Now, labeling Assurance Wireless a welfare program is a stern accusation, one in need of substantiation.  Fortunately, confirming evidence is readily available.  Qualifying for Assurance is as simple as participating in an approved entitlement program: Medicaid, food stamps, Temporary Aid to Needy Families, public housing, free school lunch, or low-income energy assistance programs.  If it walks like a duck and quacks like a duck, it's a duck.  Likewise, when a program's qualifying criterion is participation in a welfare program, and the program's cost is covered or subsidized through government imposed taxes or fees, it's a welfare program.

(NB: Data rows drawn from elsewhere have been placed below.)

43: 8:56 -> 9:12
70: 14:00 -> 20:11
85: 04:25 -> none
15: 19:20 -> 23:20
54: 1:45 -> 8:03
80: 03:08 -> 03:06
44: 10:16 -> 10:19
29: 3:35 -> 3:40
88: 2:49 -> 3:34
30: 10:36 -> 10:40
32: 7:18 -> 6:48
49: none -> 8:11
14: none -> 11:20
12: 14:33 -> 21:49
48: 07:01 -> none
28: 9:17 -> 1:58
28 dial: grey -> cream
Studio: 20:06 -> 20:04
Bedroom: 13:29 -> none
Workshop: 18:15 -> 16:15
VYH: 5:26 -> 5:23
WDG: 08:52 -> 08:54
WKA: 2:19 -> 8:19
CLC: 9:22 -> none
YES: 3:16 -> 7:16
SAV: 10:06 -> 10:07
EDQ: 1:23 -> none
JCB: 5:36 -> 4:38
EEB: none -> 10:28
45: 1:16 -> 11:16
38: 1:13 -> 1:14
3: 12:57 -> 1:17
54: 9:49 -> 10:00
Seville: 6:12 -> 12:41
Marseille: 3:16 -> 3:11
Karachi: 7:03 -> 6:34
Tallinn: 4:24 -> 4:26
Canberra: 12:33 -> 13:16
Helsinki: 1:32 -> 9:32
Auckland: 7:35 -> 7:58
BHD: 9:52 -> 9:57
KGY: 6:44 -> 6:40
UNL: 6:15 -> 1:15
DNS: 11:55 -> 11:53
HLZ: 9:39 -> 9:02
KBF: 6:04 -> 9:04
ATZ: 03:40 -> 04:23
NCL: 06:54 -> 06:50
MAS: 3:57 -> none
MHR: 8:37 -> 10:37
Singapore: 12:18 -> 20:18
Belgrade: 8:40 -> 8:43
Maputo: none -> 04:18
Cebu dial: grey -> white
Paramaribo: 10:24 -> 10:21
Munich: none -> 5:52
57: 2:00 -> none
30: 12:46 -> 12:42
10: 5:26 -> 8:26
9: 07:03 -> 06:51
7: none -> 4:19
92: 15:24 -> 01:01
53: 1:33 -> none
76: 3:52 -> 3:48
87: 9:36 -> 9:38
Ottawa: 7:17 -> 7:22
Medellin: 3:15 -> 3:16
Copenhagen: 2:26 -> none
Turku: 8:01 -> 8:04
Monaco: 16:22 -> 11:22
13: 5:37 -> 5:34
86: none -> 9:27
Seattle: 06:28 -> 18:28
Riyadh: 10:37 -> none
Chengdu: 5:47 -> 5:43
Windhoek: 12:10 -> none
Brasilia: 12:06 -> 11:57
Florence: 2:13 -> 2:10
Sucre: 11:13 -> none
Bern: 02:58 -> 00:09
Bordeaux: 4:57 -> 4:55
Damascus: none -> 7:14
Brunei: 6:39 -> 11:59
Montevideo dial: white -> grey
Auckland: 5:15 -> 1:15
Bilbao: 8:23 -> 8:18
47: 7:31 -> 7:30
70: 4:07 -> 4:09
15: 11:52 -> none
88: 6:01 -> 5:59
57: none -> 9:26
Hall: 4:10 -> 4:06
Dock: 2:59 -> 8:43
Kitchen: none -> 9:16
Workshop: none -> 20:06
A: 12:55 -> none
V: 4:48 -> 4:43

The economy isn't technically in recession, but it's far from robust, causing many productive families to trim their budgets.  One way to stretch their dollars is through no-contract, or prepaid, cellular plans.  While prepaid cellular options sometimes are limited, they are affordable.  However, prepaid cellular customers work not only to maintain their limited services, but also to provide the entitlement class with better cellular plans than they themselves can afford.  Productive people are being played for chumps -- working chumps.  Count me in their number.
Successful cultures aren't built upon the premise that unproductive people have the right to necessity or convenience at others' expense.  But more and more Americans perceive themselves entitled.  Whether it's necessities like food and shelter or luxuries like cellular phones, working chumps continue to meet the demands of an ungrateful entitlement class.
The government, media, and intelligentsia are quick to defend those who ride in the entitlement wagon.  Yet no one defends the working chump, whose productivity keeps that wagon rolling.  The chumps can't pull the load forever.  Someday the weight will become too great, and both the wagon and its riders will be left sitting by the side of the road.